# Textauszug
###
Südeuropa leidet unter Rekordhitze. Bei uns ist es
kühl, weil die westliche Strömung vom Atlantik kommt.
Doch eine so konstante Westlage mit permanent grenzwertiger
Böigkeit habe ich bei der Planung der Reise sicher nicht
erwartet. Uns wird hier nichts geschenkt, wir müssen es uns
erarbeiten.
Smygehuk
ist bemerkenswert. Und sehenswert: Der südlichste Punkt
Schwedens. Und ein ehemaliger Kalkbruch. Es sieht aus, als
schwämmen die Boote in Milch. Vom Grund lösen sich
bizarre, quadratmetergroße Algenpakete. Sie tauchen auf,
driften ziellos herum, der Schwefelkohlenstoff entweicht. Es riecht
schwefelig, bis so viel Gas entwichen ist, dass der Auftrieb nicht mehr
genügt und das Paket wieder auf den Grund absinkt. Der
Leuchtturm ist besteigbar, auf dem Weg dahin soll man die Kreuzottern
nicht erschrecken -sie könnten dann beißen! Ich sehe
zwar keine, glaube aber, auf dem Weg ihre typischen Spuren im Sand
gesehen zu haben.
Für
Donnerstag ist das eigentliche Ding vorgesehen: Ein langer Schlag bei
passendem Wind, um für den Rest der Reise wieder
Gestaltungsspielraum zu haben. Wir wollen
nach…Klintholm…Rødvig…nein,
doch nach Klintholm. Die Prognose ist alles andere als toll: Der Wind
dreht von Südwest auf West und wieder zurück. Vierzig
Meilen ohne wenigstens einen Anlieger? Das kann eigentlich nur dazu
führen, dass wir Kräfte vergeuden, uns ins Nirvana
segeln und die bisher perfekte Stimmung den Bach runter geht. Paula
findet: Das wollen wir nicht. Wir wollen lieber den langen Schlag
unterteilen, und dazu passend gibt es ja den Falsterbokanal. Die
Einfahrt ist fünfzehn Meilen entfernt, im Kanal
müssen wir nur eine Meile motoren und die Öffnung der
Klappbrücke abwarten, dann wollen wir nochmal zehn Meilen
segeln um Falsterbo herum nach Skanör. Das wäre der
passende Ausgangspunkt für Samstag – bei Nordwest
zwanzig Meilen rüber nach Rødvig.
Sonnenschein,
Gischfontänen, Rauschefahrt – natürlich
geht es nicht ohne Holeschläge, aber es ist ein wirklich
toller Segeltag. Bis zwei Meilen vor Kanal der Wind
einschläft. Ich zögere mit dem Naheliegenden, dem
Starten des Außenborders. Schließlich ist es zu
spät, mit Vollgas die Sechzehnuhrbrücke zu schaffen.
###
# Datensatz
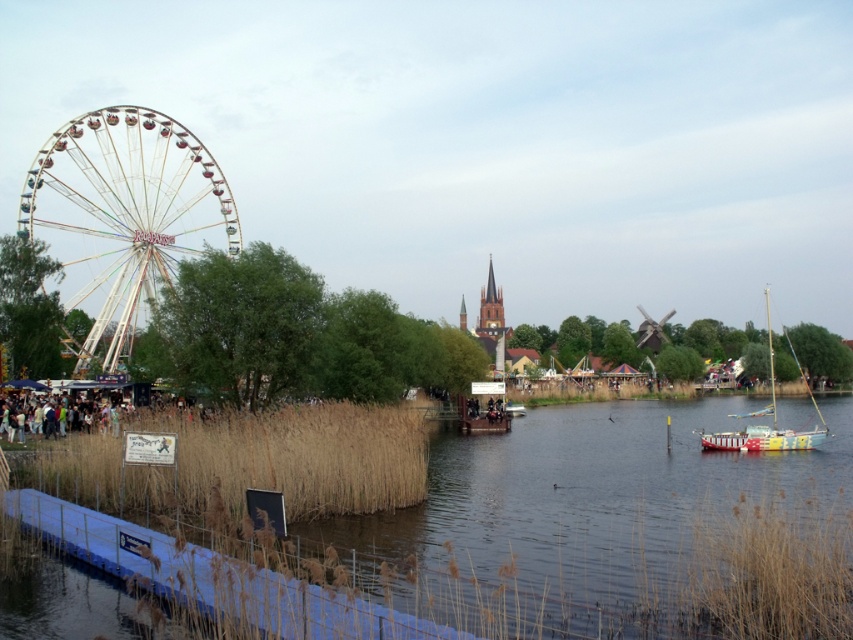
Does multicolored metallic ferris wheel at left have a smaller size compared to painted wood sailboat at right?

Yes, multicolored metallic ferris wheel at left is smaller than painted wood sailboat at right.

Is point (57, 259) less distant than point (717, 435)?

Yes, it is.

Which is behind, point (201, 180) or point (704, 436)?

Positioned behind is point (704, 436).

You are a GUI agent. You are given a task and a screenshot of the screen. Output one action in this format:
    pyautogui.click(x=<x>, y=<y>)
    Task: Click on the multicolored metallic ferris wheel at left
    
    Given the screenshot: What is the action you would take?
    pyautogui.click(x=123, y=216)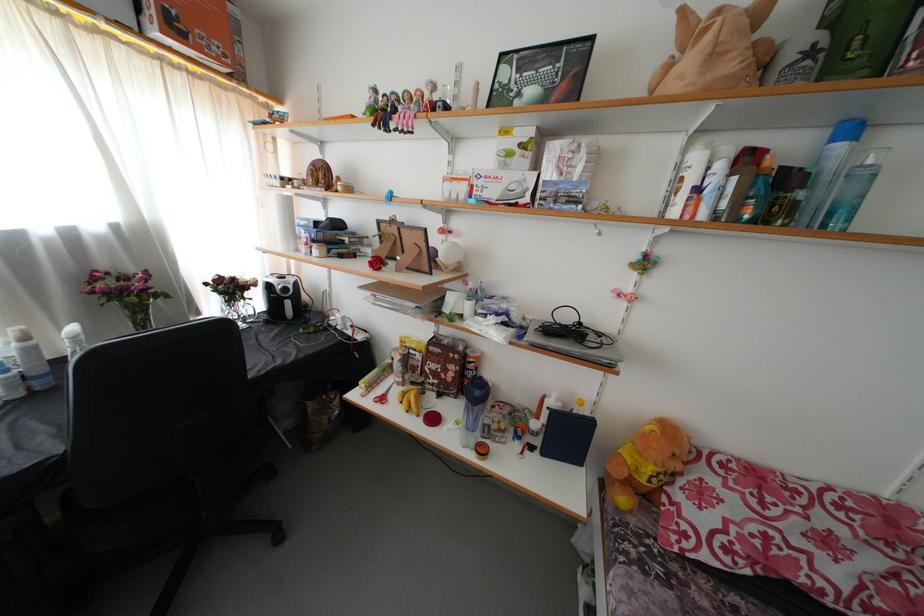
###
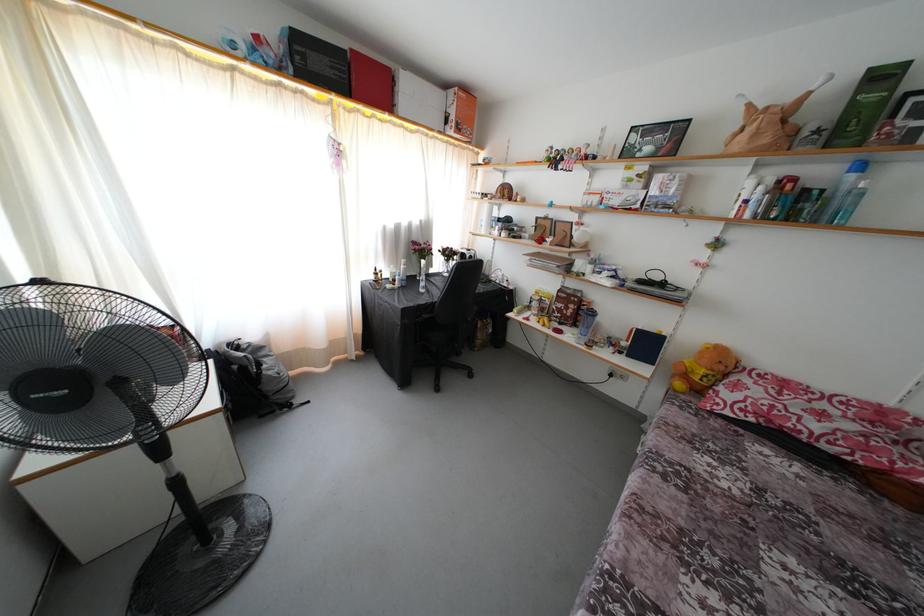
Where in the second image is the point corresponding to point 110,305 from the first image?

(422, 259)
###
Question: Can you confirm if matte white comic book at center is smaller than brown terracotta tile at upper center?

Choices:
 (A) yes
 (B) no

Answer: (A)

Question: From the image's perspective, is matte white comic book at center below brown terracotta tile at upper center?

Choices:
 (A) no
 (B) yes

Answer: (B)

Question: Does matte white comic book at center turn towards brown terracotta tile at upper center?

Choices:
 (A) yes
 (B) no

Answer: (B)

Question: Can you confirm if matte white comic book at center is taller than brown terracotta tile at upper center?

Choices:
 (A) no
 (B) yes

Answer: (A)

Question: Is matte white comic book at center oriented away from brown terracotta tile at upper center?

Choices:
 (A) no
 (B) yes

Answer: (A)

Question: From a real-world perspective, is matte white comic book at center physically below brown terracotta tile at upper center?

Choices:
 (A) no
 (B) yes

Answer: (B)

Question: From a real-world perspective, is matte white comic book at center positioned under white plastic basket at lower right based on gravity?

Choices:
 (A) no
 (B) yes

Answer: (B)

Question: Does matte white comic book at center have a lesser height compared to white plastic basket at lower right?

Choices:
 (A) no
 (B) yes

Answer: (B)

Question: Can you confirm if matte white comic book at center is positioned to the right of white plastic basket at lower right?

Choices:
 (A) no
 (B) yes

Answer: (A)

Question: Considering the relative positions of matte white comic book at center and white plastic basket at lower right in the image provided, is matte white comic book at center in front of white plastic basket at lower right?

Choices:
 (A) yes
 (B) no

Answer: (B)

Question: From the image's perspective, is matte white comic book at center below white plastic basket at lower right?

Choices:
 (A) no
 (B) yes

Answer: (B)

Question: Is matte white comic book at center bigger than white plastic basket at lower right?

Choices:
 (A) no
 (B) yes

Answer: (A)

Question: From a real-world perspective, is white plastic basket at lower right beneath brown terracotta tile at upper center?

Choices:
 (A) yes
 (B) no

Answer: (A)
###
# Aufgabe A
Schreib alle Entfernungen in Meilen aus dem Segelbericht in der Reihenfolge heraus, in der sie vorkommen.
# Aufgabe B
Schreib den Segelbericht ab dem letzten Satz weiter.

# Deine Antwort A
vierzig Meilen, fünfzehn Meilen, eine Meile, zehn Meilen, zwanzig Meilen, zwei Meilen

# Deine Antwort B
Wir tuckern also gemächlich zum Vorhafen, treiben im Leerlauf
mit der Strömung durch den Kanal. Zuletzt legen wir doch noch
im Dreierpäckchen am Wartesteg an, als sich herausstellt, dass
die Brücke keineswegs jede volle Stunde öffnet, wie
das Hafenhandbuch behauptet. Wir trinken erstmal Kaffee, dann
diskutieren wir die Optionen. Es ist achtzehn Uhr, als wir die
Brücke passieren. Wenig Wind, zu wenig, um es zu einer
halbwegs sinnvollen Zeit bis Skanör zu schaffen. Wir enden in
Höllviken direkt nördlich der Brücke.
Kein
herausragend schöner Hafen. Aber ein Hafen. Und ein guter
Ausgangspunkt für Ausflüge zu Fuß oder per
Fahrrad am anstehenden Hafentag – bei West drei mit
Schauerböen bis sieben oder acht bin ich ganz froh, dass wir
uns nicht raus auf den Sund begeben haben. Es wäre auch schade
gewesen um die Erkundung der hübschen
Dünenlandschaft.
Nach der Kalkulation mit einem Schnitt von fünfzehn Meilen pro
Tag haben wir fast drei Tage Rückstand, und das Wetter wird
nicht besser. Nun denn – auf nach Dänemark. Die
Prognose: Südwest, süddrehend 4-5 und Dauerregen. Der
Plan: Acht Uhr Brücke, zurück durch den Kanal, dann
Südkurs, und schließlich wenden, sobald entweder der
Wind dreht oder wir südlich des Verkehrstrennungsgebiets sind.
Es verspricht kein Tag zum Genießen zu werden. Den
Gästen verkaufe ich ihn so: „Ihr würdet mir
einen Gefallen tun, wenn ihr vorläufig nichts sagt von wegen
lang oder anstrengend. Ich weiß selber, dass es so ist. Aber
es lässt sich ja nicht ändern.“
Brücke
und Kanal klappen reibungslos. Leichter Regen, dann
klart es vorübergehen auf, und die Sonne zeigt sich sogar.
Dafür mangelt es an Wind. Als Stellvertreter schickt er einen
Seehund. Er ist niedlich, doch helfen kann auch er uns nicht. Um die
Zeit nicht zu vergeuden, sondern zu nutzen, motoren wir wacker gegen
die hohe, sanfte Dünung an, bis sich Gekräusel zeigt.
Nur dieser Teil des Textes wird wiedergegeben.